Il Comune di Modena restituisce alla città una rara testimonianza dell’arte modenese del Trecento. Si tratta di un dipinto che raffigura la “Madonna col Bambino, san Martino e due offerenti”, rinvenuto in una nicchia nascosta nel chiostro della chiesa comunale di San Biagio nel Carmine durante i lavori di consolidamento delle strutture murarie.
Realizzata a tempera, cioè con pigmenti di origine minerale e vegetale legati con uovo, l’opera è stata realizzata tra il secondo e il quinto decennio del Trecento, epoca di costruzione del primitivo complesso carmelitano, da un autore ancora anonimo influenzato dalla pittura bolognese dell’ambito di Vitale e dello Pseudo-Jacopino e non lontano dai modi espressivi di alcuni dipinti murali del Duomo di Modena. L’esecuzione risale a poco prima della metà del secolo, alla vigilia cioè dell’affermazione della forte personalità di Tommaso da Modena, di cui la chiesa conserva la toccante immagine della “Madonna del Latte”.

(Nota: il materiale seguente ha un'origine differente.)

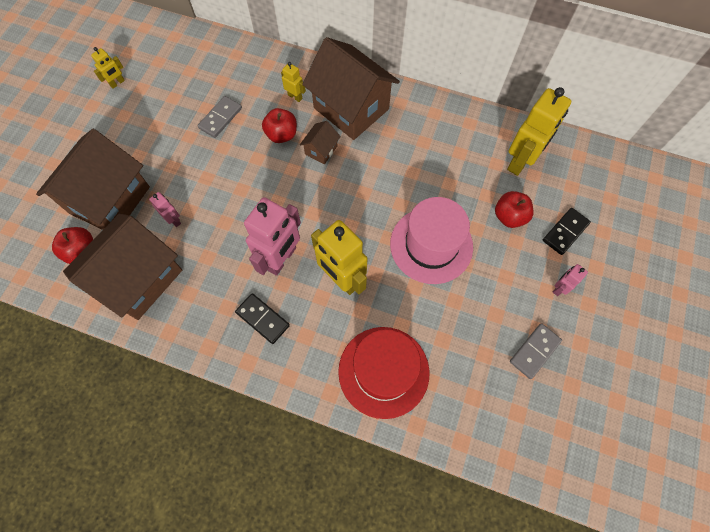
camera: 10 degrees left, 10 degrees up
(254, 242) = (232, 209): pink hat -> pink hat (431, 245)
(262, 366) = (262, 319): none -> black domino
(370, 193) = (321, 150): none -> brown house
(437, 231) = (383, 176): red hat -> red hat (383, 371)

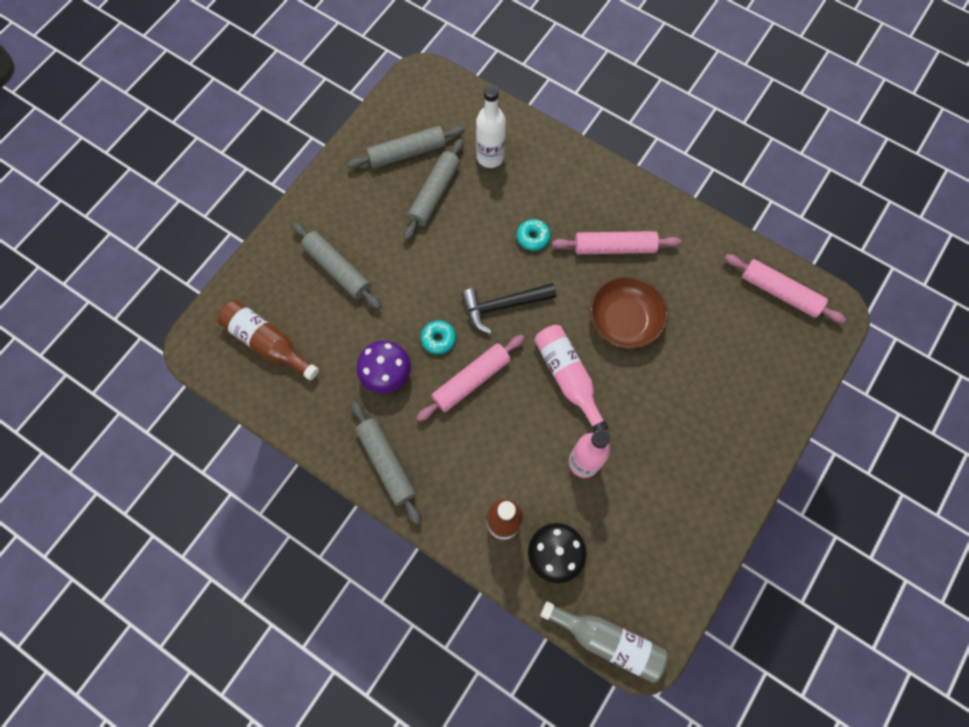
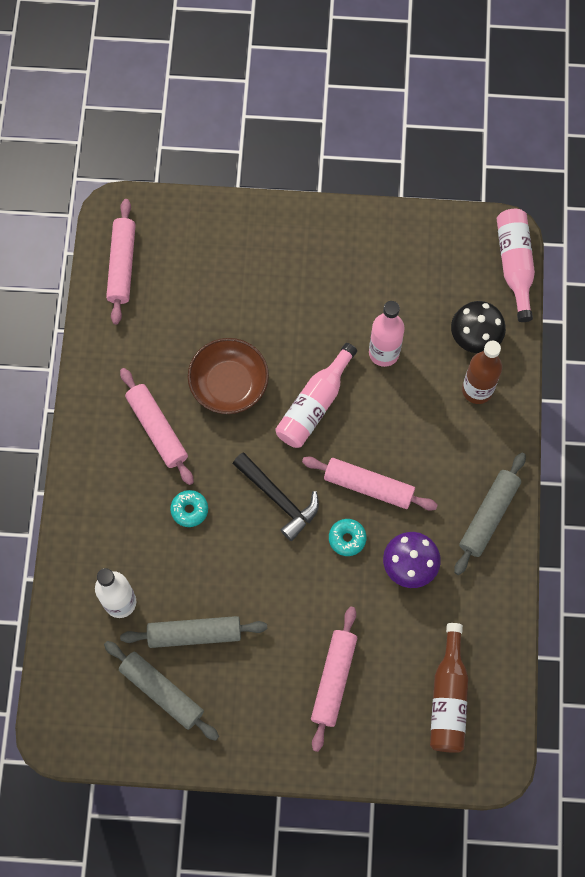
camera: 120 degrees left, 0 degrees up
(337, 269) = (334, 679): grey rolling pin -> pink rolling pin
(607, 641) = (514, 265): grey bottle -> pink bottle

Il dipinto, che sarà presentato alla città domenica 11 novembre alle 17 nel chiostro di San Biagio, in via del Carmine (la parrocchia e la ditta Chiarli offriranno per l’occasione caldarroste e vino novello), era stato rinvenuto lacunoso nella parte inferiore, a causa di un vistoso fenomeno di risalita dell’umidità, ma tutta la porzione superiore era ancora chiaramente leggibile e del tutto integra, perché rimasta nascosta per secoli; i colori, inoltre, apparivano eccezionalmente vivaci, anche se l’umidità aveva causato numerosi piccoli sollevamenti a cratere.
Gli studi, affidati a Vincenzo Gheroldi e a Roberta Bosi dal Museo civico d’arte, che ha progettato e diretto l’intervento, hanno orientato le scelte di restauro, realizzato in collaborazione con la Soprintendenza per il patrimonio storico artistico e etnoantropologico di Modena e Reggio Emilia ed eseguito grazie al finanziamento di un privato cittadino e del Rotary Club di Modena.
La ricerca documentaria ha permesso di definire la destinazione devozionale dell’opera, connessa con ogni probabilità all’ambito funerario. Il dipinto, in sostanza, doveva far parte di un monumento analogo a quelli ancora visibili lungo i muri di tante chiese trecentesche di altre città italiane, come Padova, Verona o Bologna. Vi sono infatti raffigurati due donatori laici, inginocchiati ai piedi di una Madonna con Bambino raffigurata in gloria entro la mandorla, uno dei quali presentato da un santo imberbe, riccamente abbigliato secondo la moda dell’epoca, che diversi indizi – oltre ad una più tarda scritta graffita – portano a identificare come Martino.